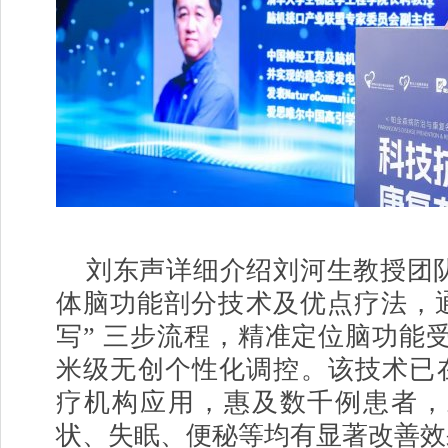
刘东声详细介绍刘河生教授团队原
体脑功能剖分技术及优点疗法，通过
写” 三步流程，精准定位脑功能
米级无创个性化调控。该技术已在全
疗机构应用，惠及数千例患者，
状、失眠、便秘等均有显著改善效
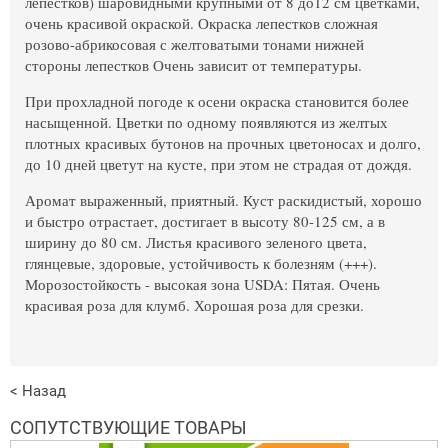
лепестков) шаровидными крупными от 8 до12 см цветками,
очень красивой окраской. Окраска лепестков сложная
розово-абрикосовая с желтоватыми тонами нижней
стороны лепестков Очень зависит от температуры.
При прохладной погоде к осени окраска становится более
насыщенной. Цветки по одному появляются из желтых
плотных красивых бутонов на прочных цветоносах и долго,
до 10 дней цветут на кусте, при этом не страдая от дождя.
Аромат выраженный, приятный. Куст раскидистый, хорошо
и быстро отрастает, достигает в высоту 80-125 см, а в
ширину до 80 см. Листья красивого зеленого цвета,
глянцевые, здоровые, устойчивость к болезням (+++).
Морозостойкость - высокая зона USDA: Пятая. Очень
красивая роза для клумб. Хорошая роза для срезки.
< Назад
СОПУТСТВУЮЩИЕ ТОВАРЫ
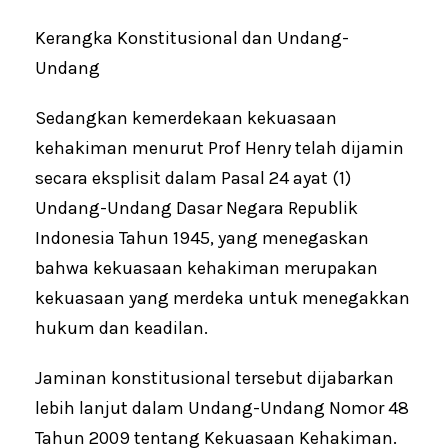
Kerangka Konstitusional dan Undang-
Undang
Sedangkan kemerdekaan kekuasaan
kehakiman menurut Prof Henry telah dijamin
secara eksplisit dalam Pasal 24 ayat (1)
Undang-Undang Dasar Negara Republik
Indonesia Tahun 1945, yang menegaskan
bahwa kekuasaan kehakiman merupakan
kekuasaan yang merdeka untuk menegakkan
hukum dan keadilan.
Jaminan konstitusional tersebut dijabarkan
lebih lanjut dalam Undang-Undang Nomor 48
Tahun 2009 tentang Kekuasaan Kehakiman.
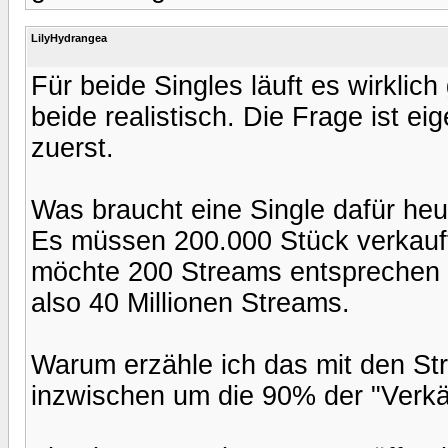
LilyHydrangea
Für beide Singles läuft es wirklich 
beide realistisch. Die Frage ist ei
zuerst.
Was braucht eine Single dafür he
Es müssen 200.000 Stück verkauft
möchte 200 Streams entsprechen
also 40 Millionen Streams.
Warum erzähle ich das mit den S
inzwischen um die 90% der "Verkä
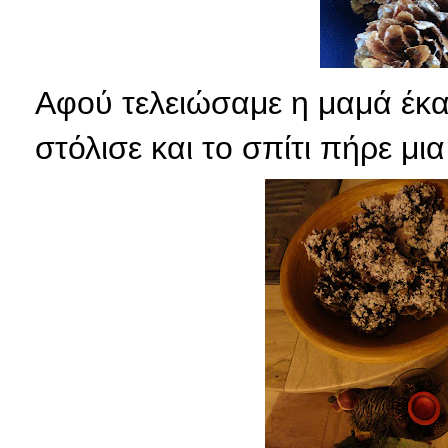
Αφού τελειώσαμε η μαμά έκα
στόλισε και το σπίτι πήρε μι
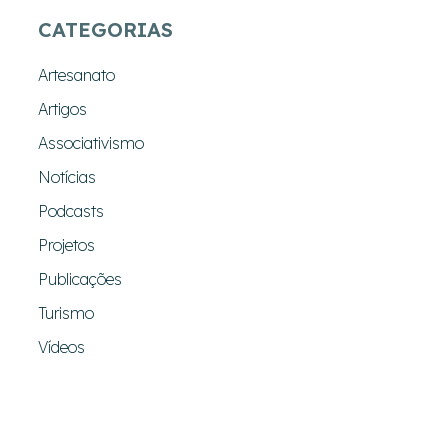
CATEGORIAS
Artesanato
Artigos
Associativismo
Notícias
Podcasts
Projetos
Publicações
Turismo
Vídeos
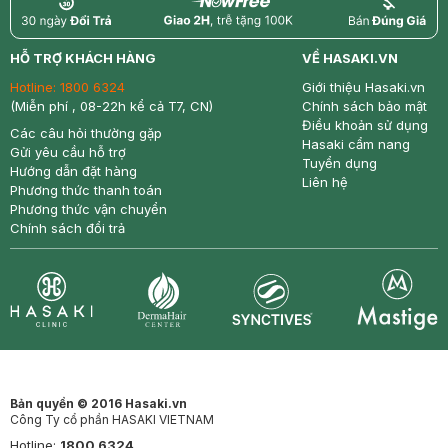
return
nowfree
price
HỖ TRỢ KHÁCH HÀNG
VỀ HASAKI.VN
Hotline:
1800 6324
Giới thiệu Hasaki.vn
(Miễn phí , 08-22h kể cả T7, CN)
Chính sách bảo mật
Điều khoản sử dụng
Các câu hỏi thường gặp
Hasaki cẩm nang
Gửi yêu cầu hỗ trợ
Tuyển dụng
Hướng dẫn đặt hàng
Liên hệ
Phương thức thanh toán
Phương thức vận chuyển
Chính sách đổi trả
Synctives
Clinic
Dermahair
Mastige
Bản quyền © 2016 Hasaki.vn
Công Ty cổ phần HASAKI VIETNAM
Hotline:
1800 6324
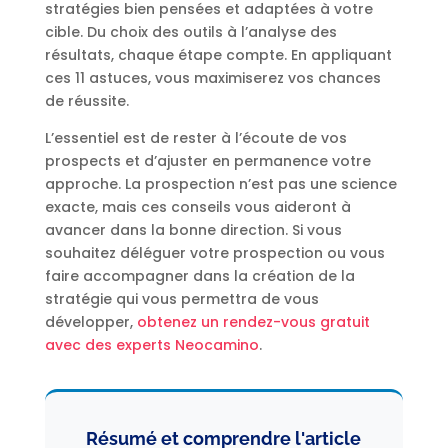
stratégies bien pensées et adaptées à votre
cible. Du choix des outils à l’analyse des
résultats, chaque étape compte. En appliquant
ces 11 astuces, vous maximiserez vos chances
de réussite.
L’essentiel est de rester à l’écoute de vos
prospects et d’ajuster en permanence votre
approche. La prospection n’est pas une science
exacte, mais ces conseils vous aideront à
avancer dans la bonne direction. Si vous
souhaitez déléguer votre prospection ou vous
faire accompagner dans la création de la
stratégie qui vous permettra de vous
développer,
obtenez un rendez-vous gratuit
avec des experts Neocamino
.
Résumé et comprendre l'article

+ + + +

◆ TASK INSTRUCTIONS
What's needed is an exact copy of the lines above from the one with "Аромат выраженный, приятный." through the one with "Indonesia Tahun 1945, yang menegaskan", both included; the pictures stay out.

◆ ANSWER AREA
Аромат выраженный, приятный. Куст раскидистый, хорошо
и быстро отрастает, достигает в высоту 80-125 см, а в
ширину до 80 см. Листья красивого зеленого цвета,
глянцевые, здоровые, устойчивость к болезням (+++).
Морозостойкость - высокая зона USDA: Пятая. Очень
красивая роза для клумб. Хорошая роза для срезки.
< Назад
СОПУТСТВУЮЩИЕ ТОВАРЫ
Kerangka Konstitusional dan Undang-
Undang
Sedangkan kemerdekaan kekuasaan
kehakiman menurut Prof Henry telah dijamin
secara eksplisit dalam Pasal 24 ayat (1)
Undang-Undang Dasar Negara Republik
Indonesia Tahun 1945, yang menegaskan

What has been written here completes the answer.